I know that as soon as I publish this post, there will be someone saying that this isn’t true for them. I maintain that you are either not being true to yourself, or you’re too fool hardy. Either way, if that’s what you believe, then this post is not for you. It’s for the rest of us, the dreamers.
Starting a business has been one of the most rewarding experiences of my life – it is quite literally, a dream come true. But that doesn’t mean that it’s been all sunshine and daisies. Everyone always talks about starting a business, but what about after the paperwork is filed? I’ve been up and running for about six months now and I’ve noticed a few things, about myself and running your own business.
As a sole proprietorship, an LLC, I’m on my own. I don’t have anyone to share the workload, and accounting or legal department to ask questions, or anyone looking over my shoulder to keep my nose to the grindstone…and not, say making valentine’s day cards for my nieces weeks before they need to be in the mail…But that’s OK. This si the way that I want it to be, for now. But with being on your own, and in business for the very fist time, comes uncertainty. When you experience uncertainty, its not long before it’s buddy doubt comes creeping along to join the party.
This post isn’t an invitation to a pity party for all small business owners. Now that we’ve recognized that self doubt is a part of being being in business for yourself and by yourself, I want to talk about the way I’ve learned to use this doubt, to turn it into a positive. Doubt as a positive? It sounds crazy, but if you use it the right way, you can transform doubt from something that cripples you, into something that propels or inspires you.
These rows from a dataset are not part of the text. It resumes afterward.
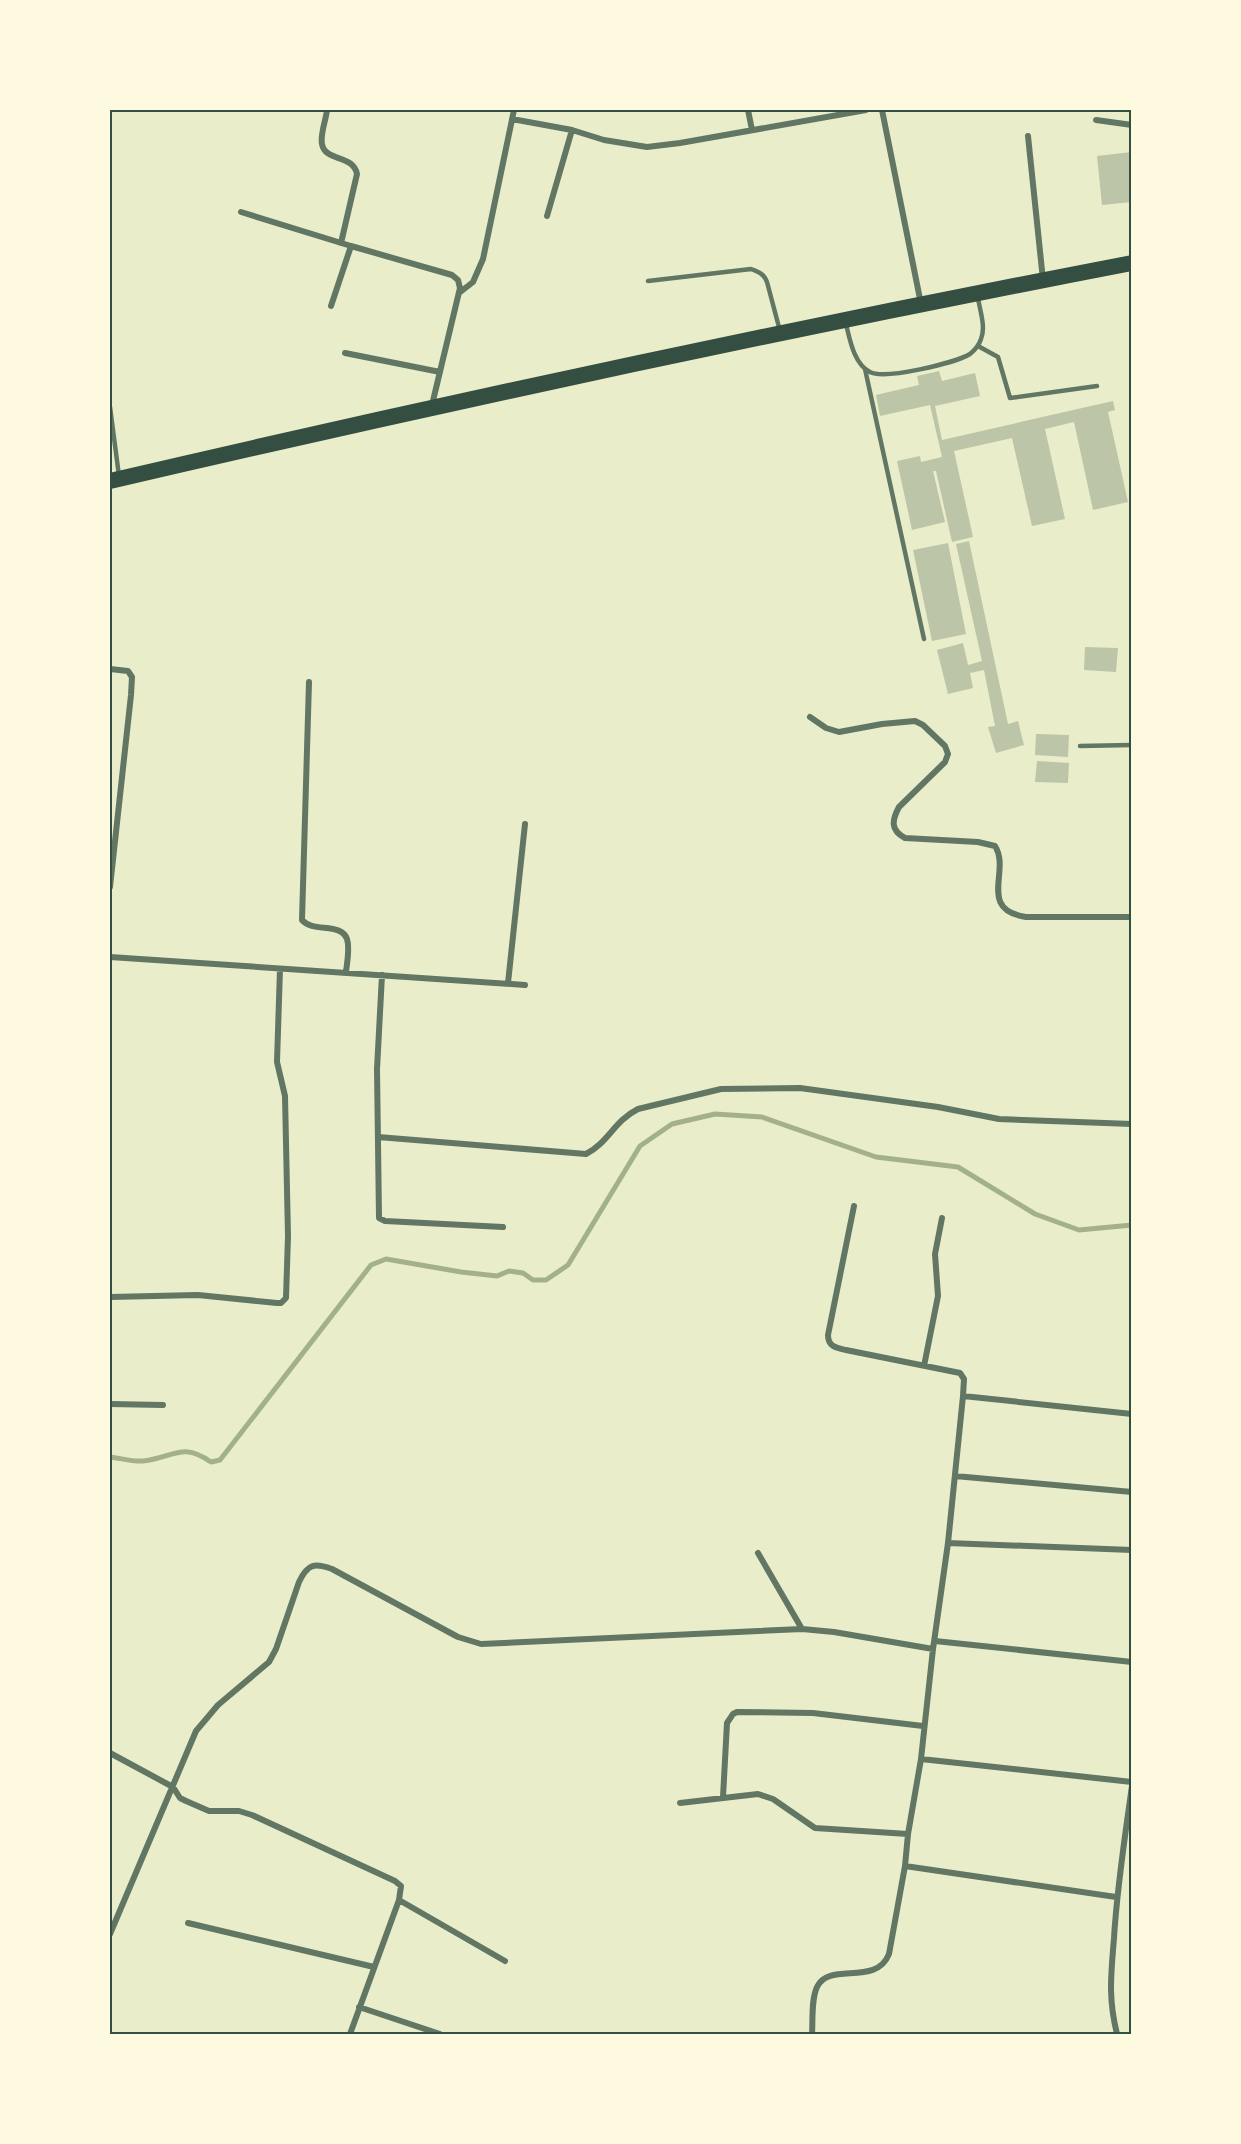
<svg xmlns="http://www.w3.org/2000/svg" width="1241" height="2144" font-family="'Alegreya Sans',sans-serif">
	<rect width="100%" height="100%" fill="#e9edc9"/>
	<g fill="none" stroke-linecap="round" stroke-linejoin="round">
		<path stroke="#a3b18a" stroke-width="5" d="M110,1457c10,1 23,5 33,4 31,-3 38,-20 68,1l9,-2 151,-195 15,-6 75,13 36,4 12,-5 14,2 10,7h13l22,-15 72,-119 32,-22 43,-10 47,3 114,40 82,10 77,47 44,16 53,-5"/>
	</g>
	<path fill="#bcc5a7" d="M1132,152v50l-30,3 -5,-49z
		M939,371l3,10 33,-8 5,23 -45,10 7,34 171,-39 2,9 -7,2 20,90 -35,8 -19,-88 -29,7 20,90 -33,7 -20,-88 -58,13 19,86 -21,5 -16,-71h-3l12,51 -33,8 -15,-69 23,-5 1,6 21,-5 -12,-52 -50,11 -4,-21 43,-10 -2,-9z
		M969,541l39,183 10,-3 6,24 -28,8 -8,-26 7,-1 -11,-56 -14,3 3,15 -25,6 -11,-44 26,-7 5,22 14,-4 -26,-117z
		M948,543l18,91 -34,7 -19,-91z
		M1085,647l33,1 -2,24 -32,-2z
		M1036,734l33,1 -1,22 -33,-2z
		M1037,761l32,2 -1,20 -33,-1z"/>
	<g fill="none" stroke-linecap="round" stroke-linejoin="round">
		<path stroke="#617663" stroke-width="4.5" d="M648,281l103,-12c8,3 13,5 16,13l13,49
			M846,324c4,16 8,40 24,48 15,8 85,-9 100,-18 5,-4 9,-9 11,-15 5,-12 -1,-28 -3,-41
			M978,346l20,11 12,41 87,-12
			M865,369l59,270
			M110,407l9,69
			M1080,746l52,-1"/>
		<path stroke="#617663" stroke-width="6" d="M327,110c-1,10 -7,24 -5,34 3,18 31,10 35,30l-16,69
			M748,110l4,20
			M882,110l39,194
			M512,119l60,11 32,10 43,7 33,-4 186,-33
			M1096,120l36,5
			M1028,136l15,144
			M241,212l110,34 -20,60
			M547,216l25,-86
			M351,246l101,29 6,5 2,8 -28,117
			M459,293l14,-11 10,-23 31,-149
			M345,353l95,19
			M110,669l18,2 4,6 -1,18 -21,192
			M309,682l-7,238c11,13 39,2 45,19 3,9 0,24 -1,33
			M810,717l16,11 13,4 43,-8 33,-3 8,4 22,21 3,8 -3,8 -46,45c-7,13 -9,23 6,31l73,4 17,4c16,25 -18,63 31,71h106
			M110,957l415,28
			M382,975l-5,94 2,149 6,3 118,6
			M508,983l17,-159
			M378,1137l208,17c22,-11 28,-33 52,-45l83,-20 79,-1 138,19 61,12 133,5
			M854,1206l-26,129c0,12 9,13 18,15l114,23 4,6 -1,17
			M110,1297l88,-2 79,8h4l5,-5 2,-62 -3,-140 -8,-34 3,-93
			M924,1366l14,-70 -3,-42 7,-36
			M110,1404l53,1
			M955,1476l177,16
			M948,1543l184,7
			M758,1553l44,76
			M935,1641l197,21
			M110,1753l63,34 7,11 6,3 23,10h30l13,4 143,66 6,5 -2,14 -49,134
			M921,1759l211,23
			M723,1797l4,-74 6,-9 4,-2 76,1 110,13
			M680,1803l78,-9 15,5 42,29 93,6
			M905,1866l211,31
			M399,1900l106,61
			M188,1923l186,44
			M110,1934l86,-203 22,-26 51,-43 7,-13 23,-67c9,-19 16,-19 33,-13l126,68 23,7 321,-15 32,3 99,17
			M359,2007l81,27
			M812,2034c1,-14 -1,-34 5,-47 12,-26 59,0 72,-33l16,-88 3,-32 13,-75 12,-110 15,-106 15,-147 169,18
			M1117,2034c-9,-36 -6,-59 -3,-96 3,-51 11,-102 18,-152"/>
		<path stroke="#344e41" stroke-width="16" d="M110,481c339,-79 679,-152 1022,-218"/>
	</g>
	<rect width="1241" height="2144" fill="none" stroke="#fefae0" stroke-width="222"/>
	<rect x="111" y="111" width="1019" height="1922" fill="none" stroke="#344e41" stroke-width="2"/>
</svg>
If you recognize that doubt is a part of doing business on your own, and you pay attention to the moments when it comes creeping in, you can transform it from enemy to companion. Doubt, like any other emotion, has triggers. Something triggers the emotion, and then you feel it. So instead of pushing away a negative emotion, stop what you’re doing, stop fighting it, and think, what is the trigger? Why am I experiencing doubt right now?
The first few times that I did this, I noticed that my self-doubt was triggered when I was asked by a client to do something new for them. The key words are, for them. These are all things that I’ve done before and that I know that I can do. But it was a new combination, I’m charging a client for a skill that I have, and for the first time, it’s my reputation on the line, not some larger entity or company. OK, so how does that become a positive?
Recognizing this trigger, means that you are recognizing a pattern of behavior. In this case, it could be self sabotage. You are approached with an opportunity to up-sell a client, your brain goes into overdrive and you experience doubt, so you might stall, make excuses, or even do the work but maybe your doubt inhibits you to do it to the best of your ability. Now that you know this is happening. You can work on establishing a new, more positive pattern of behavior. Now when I’m asked to do something new, or I’m asked for my rates for something, I know to give myself a little pep talk before that doubt has time to set in. And by the time I’m done with that pep talk, I’ve drafted a response and I’m ready to go.
When you are worried bout something because you are doubting yourself, rather than work at your normal speed or rush through it because of the negative emotions you are experiencing. Take this as an opportunity to slow things down, to take your time and do the job well. If I’m unsure of the set hours a project is going to take based on my client, their resources and availability, I’ll establish a project rate rather than an hourly rate so that I can take the time I need to deliver the right quality of work. Putting the time in here and now, will make the next time you approach a similar project easier and a bit faster.
Sometimes I doubt whether I can succeed, whether I have what it takes to survive the ebbs and flows that will inevitably happen. You might think that this makes me unqualified to be in business for myself. But upon further examination, I’ve realized that I’ve been conditioned through previous jobs to think this way. I’ve been conditioned to believe that I’m not going to be one of the ultra successful people. I’ve had 7 jobs in seven years, and I hated most of them. I had someone one tell me that I run when things get hard. I would argue that I don’t run from, but move to new things. Each job has taught me something, about myself, about the way I want to run my business, and about life. When this doubt first started to rear it’s head, I thought it meant that I would self sabotage and end up working for someone else again. Now I realize that I’m in uncharted waters.
Someone once told me about a greyhound that they had adopted. When they train greyhounds to race, they use a felt rabbit to make them run faster and harder to try to catch that rabbit. They don’t know that they will never catch that rabbit on the track. When this particular greyhound was adopted, it saw a rabbit and gave chase. To its surprise it caught the rabbit, and then laid down unsure of what to do next because its drive for its whole life had been to catch that rabbit. I am that greyhound. I’ve lived my adult life trying to find a way to become my own boss because every job that I had left me unfilled. Now that I am my own boss it’s like I don’t know what comes next. That greyhound and I now have a new slate, a chance to write our own story.
I still feel that doubt, but now that I know it better, it’s really fear of the unknown. Instead of letting those emotions control me, I use them as motivation to keep going, to stay on track and get the work done.